Dataset excerpts.

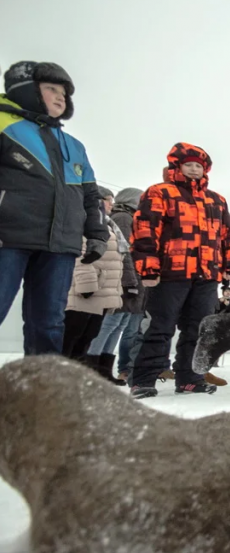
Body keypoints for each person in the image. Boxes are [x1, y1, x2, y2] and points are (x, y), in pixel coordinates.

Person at [0, 61, 109, 355]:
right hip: (8, 237)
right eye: (51, 89)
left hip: (60, 244)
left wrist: (98, 234)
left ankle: (43, 391)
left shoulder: (74, 145)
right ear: (27, 89)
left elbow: (90, 195)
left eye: (64, 93)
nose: (60, 97)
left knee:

EXERCISE. Lines holding "left" in the data above: copy each of them.

ANSWER FOR THE TASK.
left hip: (60, 244)
left wrist: (98, 234)
left ankle: (43, 391)
left shoulder: (74, 145)
left elbow: (90, 195)
left eye: (64, 93)
left knee:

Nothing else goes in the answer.